Boston Children’s Museum seeks to spark the inherent curiosity, creativity, and imagination in children and to propel them toward reaching their full potential. The Museum uses play and active learning to open young minds, develop important skills, and foster a life-long love of learning. The Museum provides a perfect physical environment for exposing children to experiences that enhance their developing minds and bodies. The Museum’s exhibits and programs are designed to help the child be in charge of his or her own learning, employing play as a gateway to discovery and initiative. Here are the kinds of skills our exhibits and programs are created to enhance:
Communication Skills: Communication skills include listening, talking, reading and writing.
Creativity: Creativity includes using your imagination, exploring the unknown, following your curiousity, pretend play, making connections, trial and error, and expressing yourself.

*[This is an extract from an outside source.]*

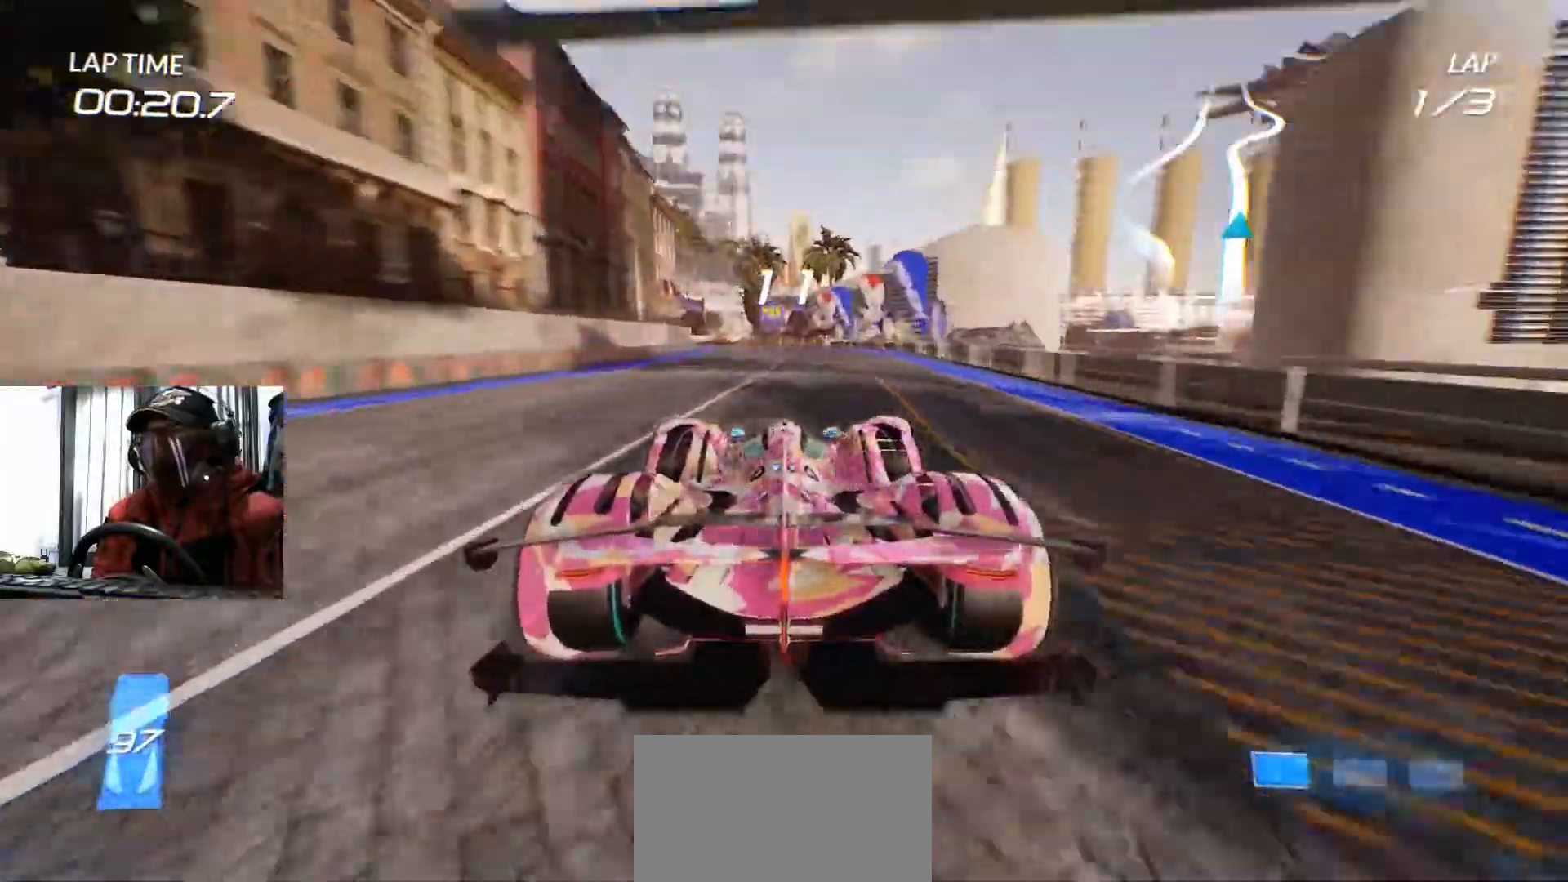
{"buttons": ["L1"], "left_stick": "left", "right_stick": "center", "events": [[417, "left_stick", "left"], [468, "L1", "down"]]}
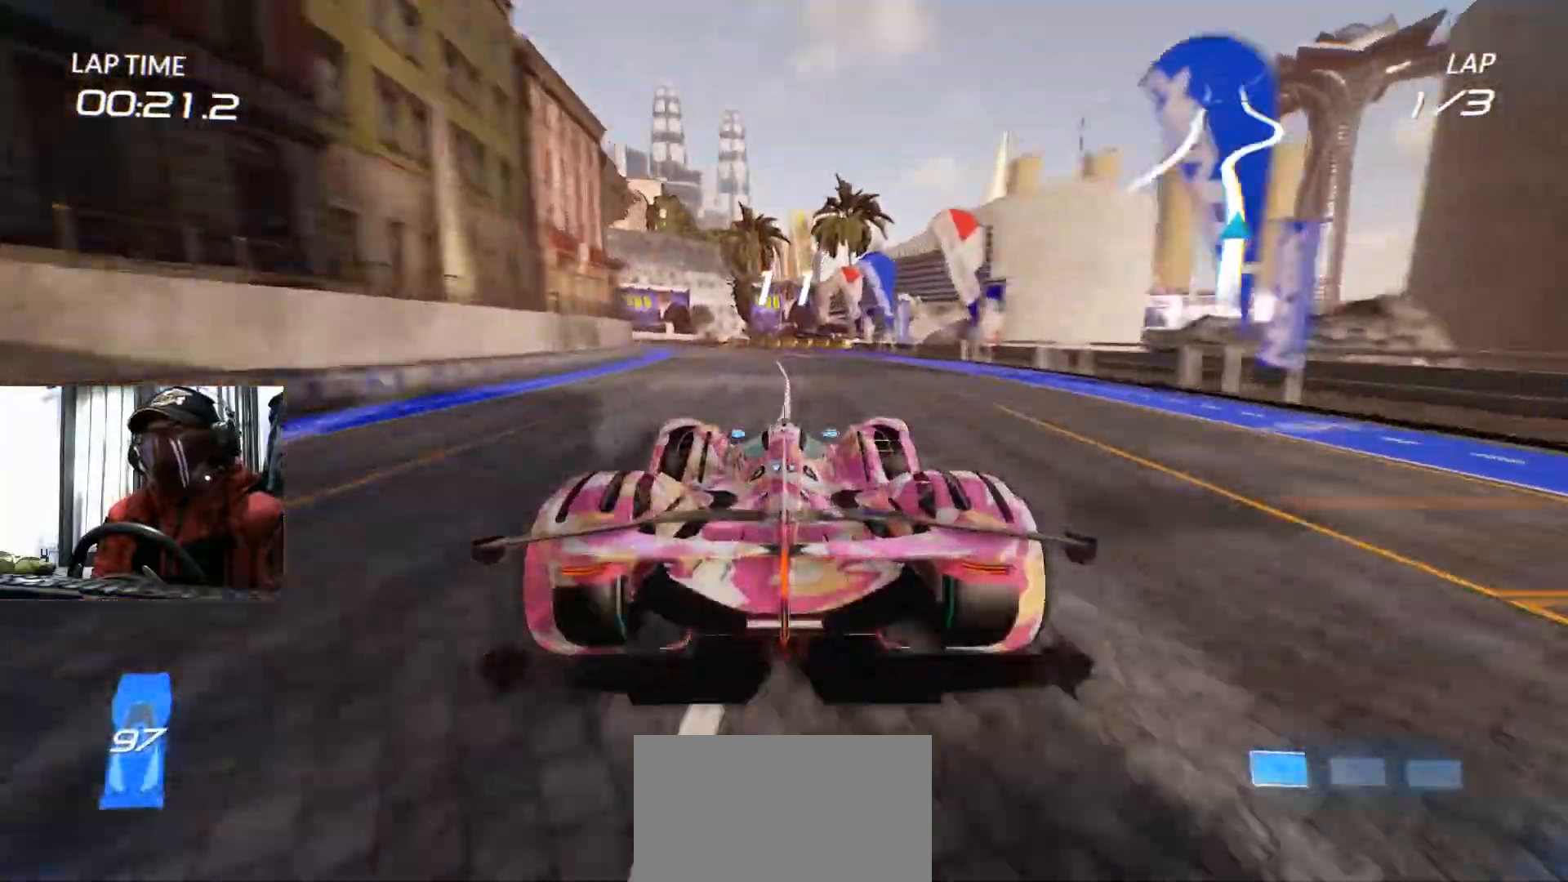
{"buttons": [], "left_stick": "down-left", "right_stick": "center"}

Cultural Understanding: Developing cultural understanding includes experiencing traditions and rituals from many cultures and beliefs, hearing different languages, and seeing objects from around the world.
Mathematical Skills: Math skills develop when children play with shapes, create patterns, count, and measure.
Musical Skills: Musical skills include tapping out rhythms, singing songs, playing instruments, and listening to music and other sounds.
Observation: Observation is the skill of careful looking and concentration.
Physical Skills: Physical skills include developing large muscles to move, walk, climb and dance; and small muscles to use tools like pencils, scissors, paintbrushes, and kitchen utensils.
Problem Solving Skills: Problem solving skills include making decisions, considering different ways to do things and applying other skills to come up with solutions to difficult situations.
Social and Emotional Skills: Social and emotional skills include sharing, taking turns, having a conversation, recognizing feelings, and learning to get along with others.
Tool Use: Tool use is the skill of identifying the correct tool for the task at hand, and then properly using that tool.
Visual-Spatial Thinking Skills: Visual thinking means being aware of your physical space and environment. Solving jig-saw puzzles, following maps, and drawing are all examples of visual thinking skills.